_Input records_.

○ ○ ○

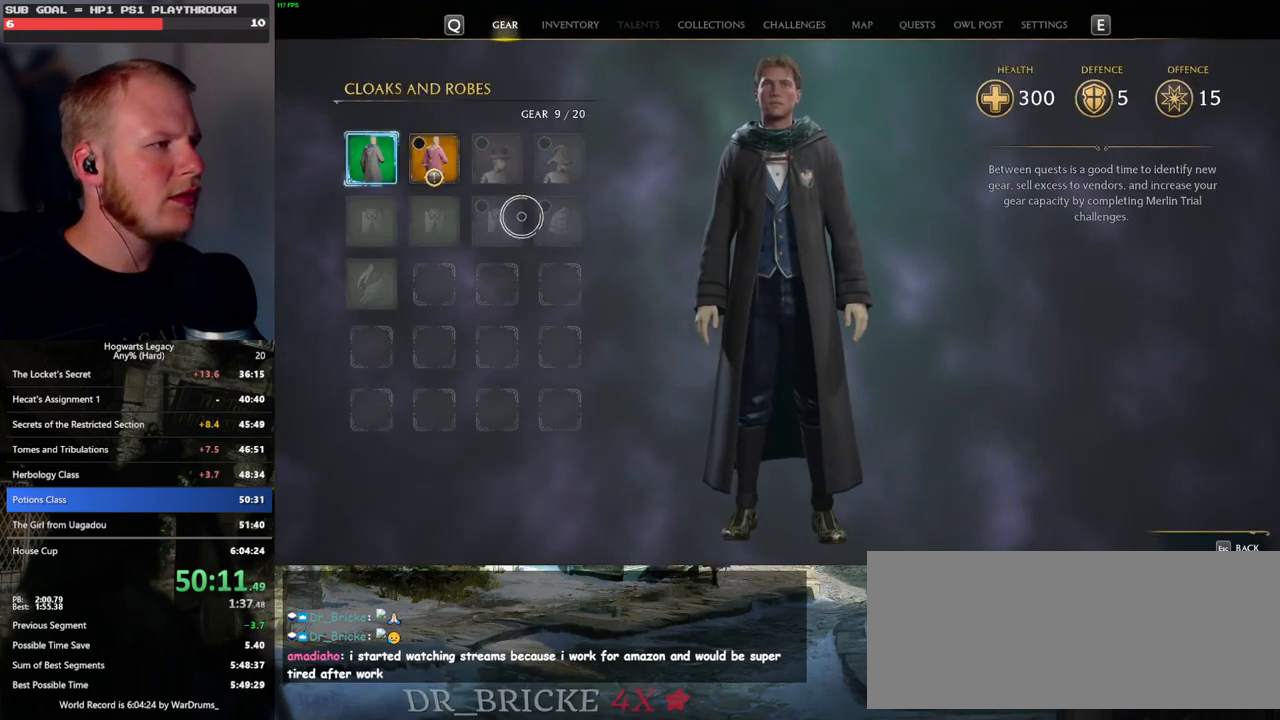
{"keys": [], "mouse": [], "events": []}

○ ○ ○

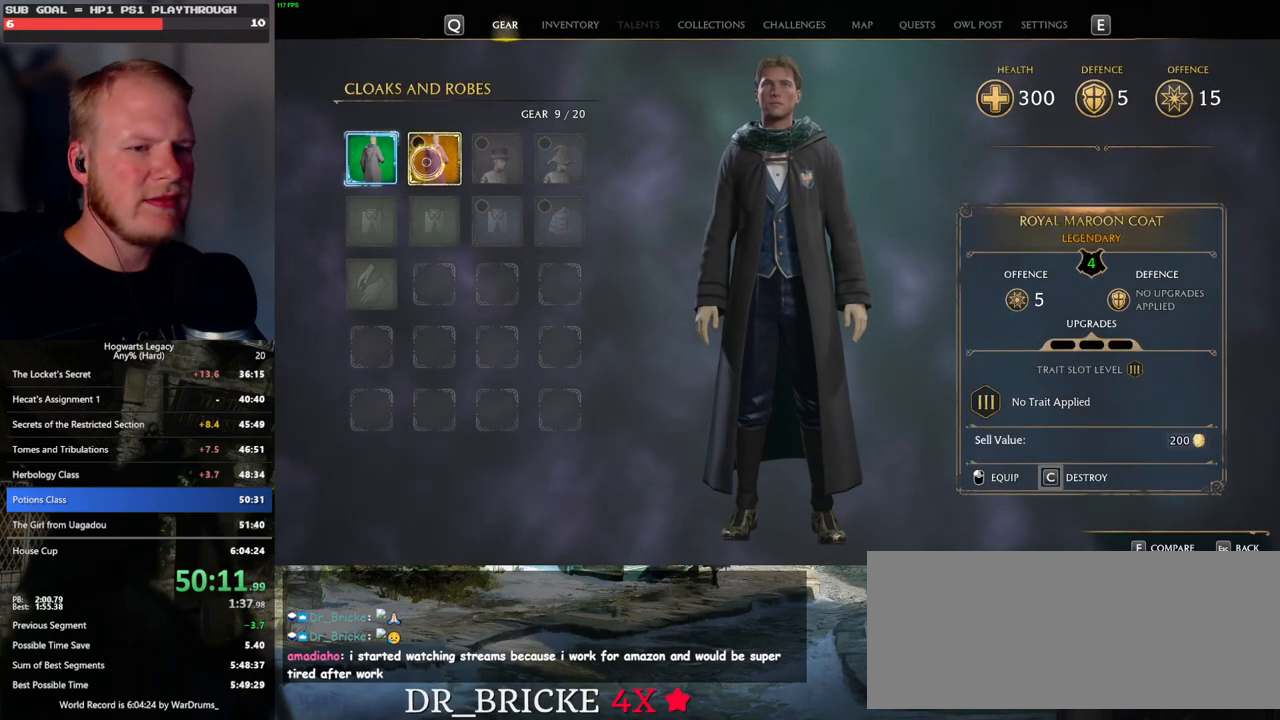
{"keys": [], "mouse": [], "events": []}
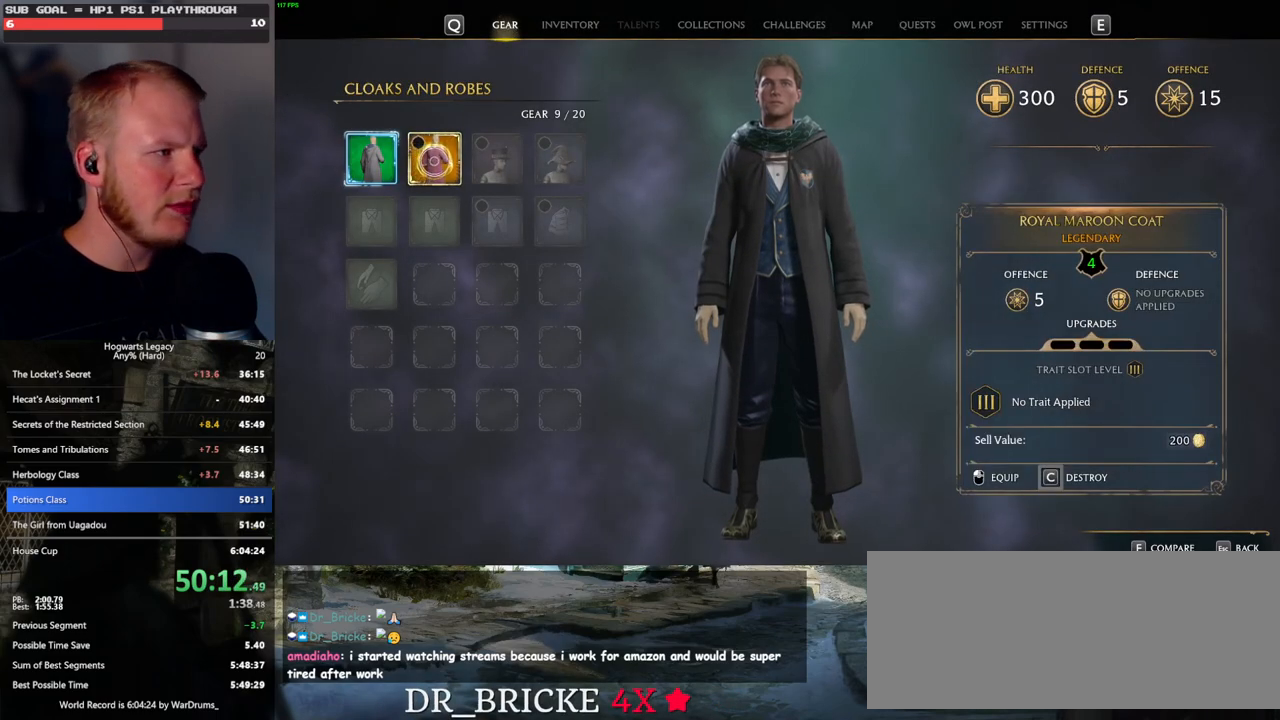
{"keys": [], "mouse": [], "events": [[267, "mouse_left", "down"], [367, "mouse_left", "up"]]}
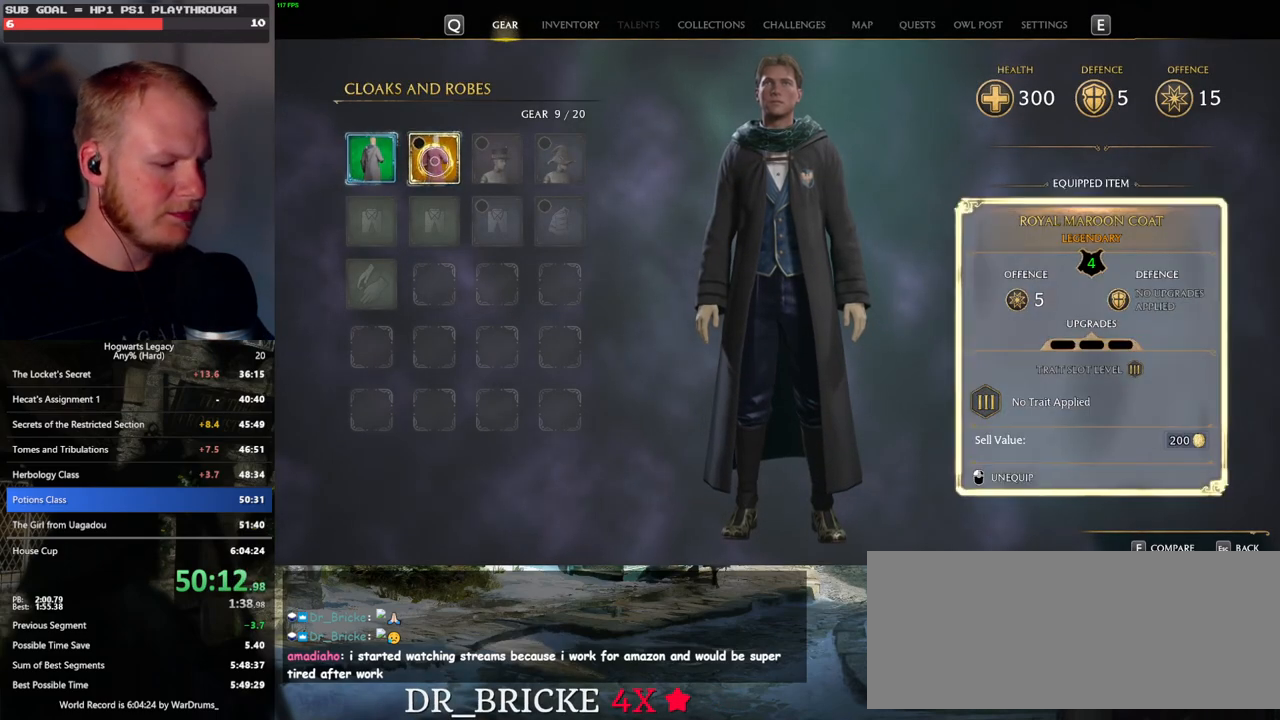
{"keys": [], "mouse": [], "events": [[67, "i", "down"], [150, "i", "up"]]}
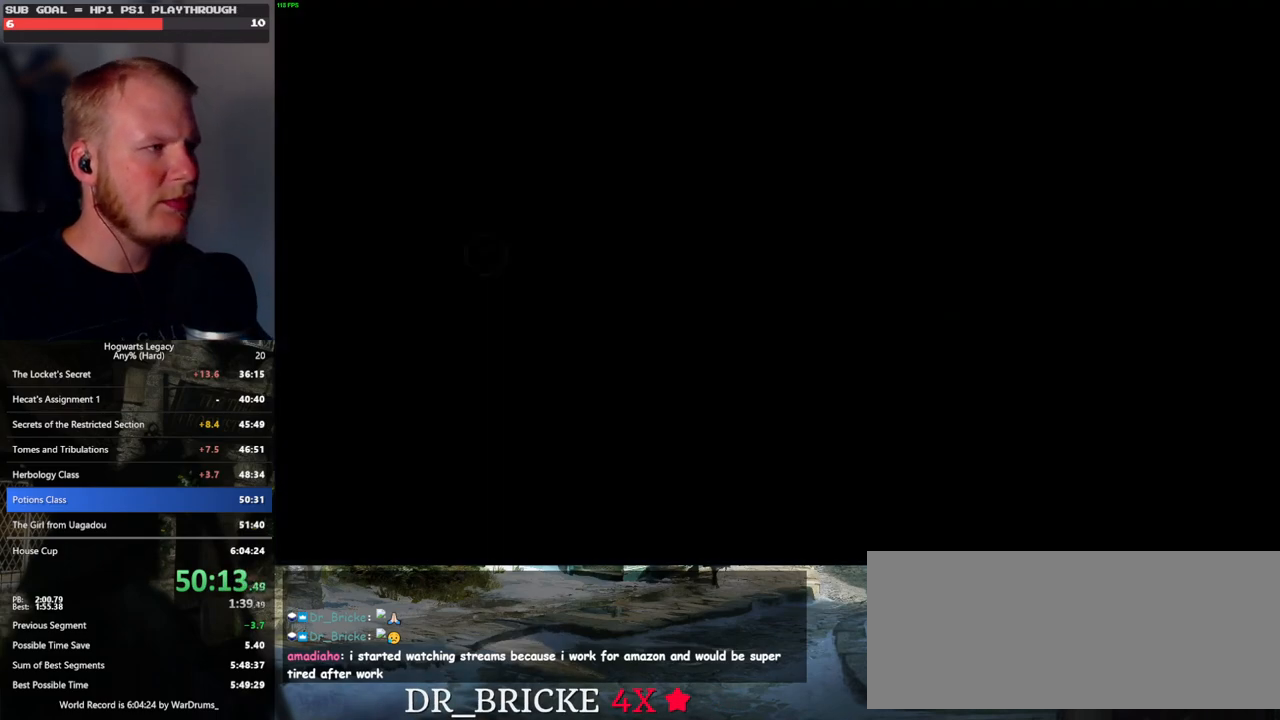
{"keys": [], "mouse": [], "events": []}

○ ○ ○

_Task brief_.
Report the count, and only the count, of lines in the records above that contain "down".

_Problem solution_.
2